GIVEN RECORDS:
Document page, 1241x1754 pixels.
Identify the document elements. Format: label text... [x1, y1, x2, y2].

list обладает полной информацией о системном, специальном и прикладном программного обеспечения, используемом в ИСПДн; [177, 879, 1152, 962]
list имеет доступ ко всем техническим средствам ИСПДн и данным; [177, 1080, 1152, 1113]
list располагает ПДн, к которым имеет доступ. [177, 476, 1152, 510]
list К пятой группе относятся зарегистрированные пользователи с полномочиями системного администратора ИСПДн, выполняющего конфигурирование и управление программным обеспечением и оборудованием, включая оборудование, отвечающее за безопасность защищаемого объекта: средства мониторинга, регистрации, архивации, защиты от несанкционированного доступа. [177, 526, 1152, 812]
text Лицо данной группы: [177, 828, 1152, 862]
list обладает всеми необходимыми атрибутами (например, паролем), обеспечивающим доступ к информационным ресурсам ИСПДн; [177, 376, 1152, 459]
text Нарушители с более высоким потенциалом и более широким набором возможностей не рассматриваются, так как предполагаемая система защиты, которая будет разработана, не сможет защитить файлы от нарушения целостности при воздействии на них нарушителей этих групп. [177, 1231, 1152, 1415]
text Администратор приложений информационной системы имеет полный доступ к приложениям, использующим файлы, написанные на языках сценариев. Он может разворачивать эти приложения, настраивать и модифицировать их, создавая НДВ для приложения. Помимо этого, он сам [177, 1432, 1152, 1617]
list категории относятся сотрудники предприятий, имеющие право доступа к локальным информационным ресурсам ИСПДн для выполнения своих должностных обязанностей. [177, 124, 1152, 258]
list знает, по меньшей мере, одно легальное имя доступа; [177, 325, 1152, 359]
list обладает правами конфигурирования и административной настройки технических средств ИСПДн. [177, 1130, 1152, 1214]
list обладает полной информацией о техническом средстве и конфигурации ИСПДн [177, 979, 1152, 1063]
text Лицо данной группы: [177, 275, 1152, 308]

JOB:
Report every line of the items that contains the string "ресурсам", matching case exactly.

WRITTEN ANSWER:
list обладает всеми необходимыми атрибутами (например, паролем), обеспечивающим доступ к информационным ресурсам ИСПДн; [177, 376, 1152, 459]
list категории относятся сотрудники предприятий, имеющие право доступа к локальным информационным ресурсам ИСПДн для выполнения своих должностных обязанностей. [177, 124, 1152, 258]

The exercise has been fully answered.